CORRECTION: Previous versions of this story mischaracterized the nature of the review board and its findings. The outside experts acted as three separate investigators. UNC's Provost Office issued the internal review. The outside review found that the test used to gauge reading levels was not a valid test of reading. This story has been changed to reflect this information. The Daily Tar Heel apologizes for the error.
This story has been updated to reflect these changes as well us updates in the story.
UPDATE (4:31 p.m.): Mary Willingham, the tutor at the center of the research, responded to the press release in an email.
"For now I will just say that the University neglected to take even the most basic steps to ensure the integrity, impartiality, and fairness of its supposedly 'independent' review of my data," she said.
"The fact that they engaged in this exercise without ever seeking input from me or my research partner, and without the raw scores, or an examination of the full battery of tests (on a majority of these same athletes) available in Accessibility Resources speaks volumes about the true motivations behind today's press release."
UPDATE (3:30 p.m.): The outside review of former athletic tutor Mary Willingham’s research determined the test she used on student-athletes could not accurately gauge their reading level.
“The data do not support public claims about the students’ reading ability,” the press release issued Friday said.
Willingham said her research determined that 60 percent of a sample of 183 athletes were not college-literate.

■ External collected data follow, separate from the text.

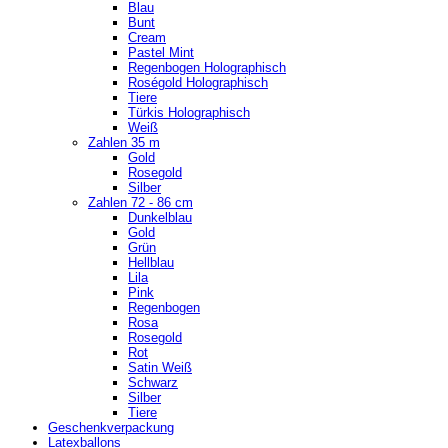
Blau
Bunt
Cream
Pastel Mint
Regenbogen Holographisch
Roségold Holographisch
Tiere
Türkis Holographisch
Weiß
Zahlen 35 m
Gold
Rosegold
Silber
Zahlen 72 - 86 cm
Dunkelblau
Gold
Grün
Hellblau
Lila
Pink
Regenbogen
Rosa
Rosegold
Rot
Satin Weiß
Schwarz
Silber
Tiere
Geschenkverpackung
Latexballons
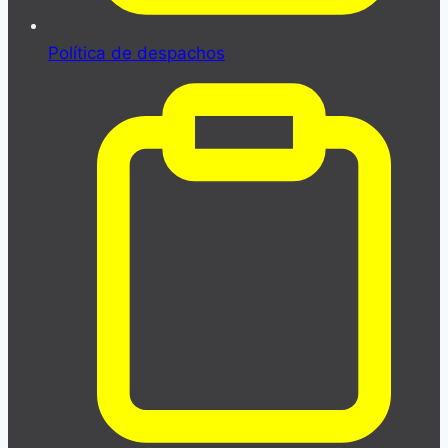
Política de despachos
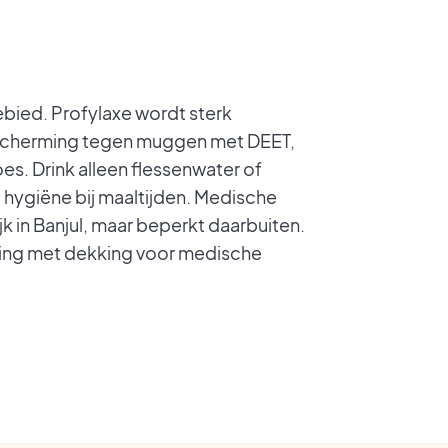
bied. Profylaxe wordt sterk
escherming tegen muggen met DEET,
es. Drink alleen flessenwater of
 hygiëne bij maaltijden. Medische
ijk in Banjul, maar beperkt daarbuiten.
ing met dekking voor medische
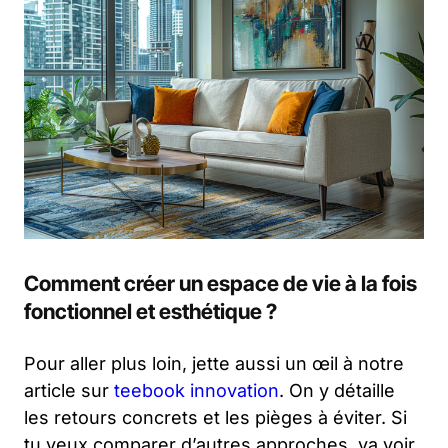
Comment créer un espace de vie à la fois
fonctionnel et esthétique ?
Pour aller plus loin, jette aussi un œil à notre
article sur
teebook innovation
. On y détaille
les retours concrets et les pièges à éviter. Si
tu veux comparer d’autres approches, va voir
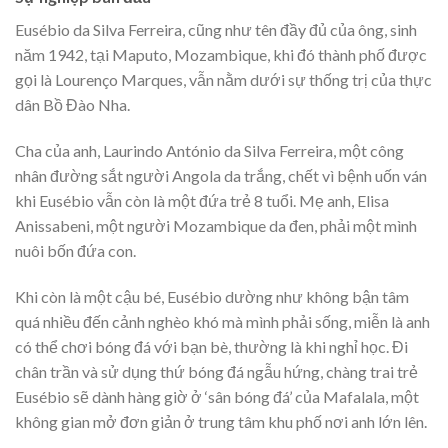
Eusébio da Silva Ferreira, cũng như tên đầy đủ của ông, sinh
năm 1942, tại Maputo, Mozambique, khi đó thành phố được
gọi là Lourenço Marques, vẫn nằm dưới sự thống trị của thực
dân Bồ Đào Nha.
Cha của anh, Laurindo António da Silva Ferreira, một công
nhân đường sắt người Angola da trắng, chết vì bệnh uốn ván
khi Eusébio vẫn còn là một đứa trẻ 8 tuổi. Mẹ anh, Elisa
Anissabeni, một người Mozambique da đen, phải một mình
nuôi bốn đứa con.
Khi còn là một cậu bé, Eusébio dường như không bận tâm
quá nhiều đến cảnh nghèo khó mà mình phải sống, miễn là anh
có thể chơi bóng đá với bạn bè, thường là khi nghỉ học. Đi
chân trần và sử dụng thứ bóng đá ngẫu hứng, chàng trai trẻ
Eusébio sẽ dành hàng giờ ở ‘sân bóng đá’ của Mafalala, một
không gian mở đơn giản ở trung tâm khu phố nơi anh lớn lên.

She said she used the Scholastic Abilities Test for Adults and SAT scores to evaluate literacy levels, as well as ACT scores, GPA’s, credit hours and academic standing information.
“While SATA RV (the 25-question, multiple choice vocabulary subtest) results can be informative as part of screening for learning differences and/or disabilities, they are not accepted by the psychological community as an appropriate measure of reading grade level and literacy," the press release said.
The board hired by UNC this spring made its announcement today, four months after Willingham first publicly announced her research findings in a CNN article.
The members of the review board, who UNC did not reveal until today, included Nathan Kuncel with the University of Minnesota, Lee Alan Branum-Martin of Georgia State University and Dennis Kramer with the University of Virginia.
"I looked at the data that was provided to me and examined several of the claims that were made about it, so the report talks about what the data does and doesn't say as far as I'm concerned," Kuncel said in an interview.
Kuncel said he was paid $5,000 to examine the research and was approached a few weeks ago. He said he had no knowledge or opinions before the scandal broke.
"I hadn't followed sports news and such," he said.
Willingham’s research was also subject to a review by UNC’s Provost Office January.
UNC’s review determined between 2004 and 2012, UNC enrolled 341 men’s and women’s basketball players and football players. Of those, 34 students didn’t meet CNN’s threshold of “college literate” — an SAT score of 400 or 16 on the ACT.
Executive Vice Chancellor and Provost Jim Dean has said that Willingham’s methods of determining literacy, a 10-minute SATA test, were not appropriate.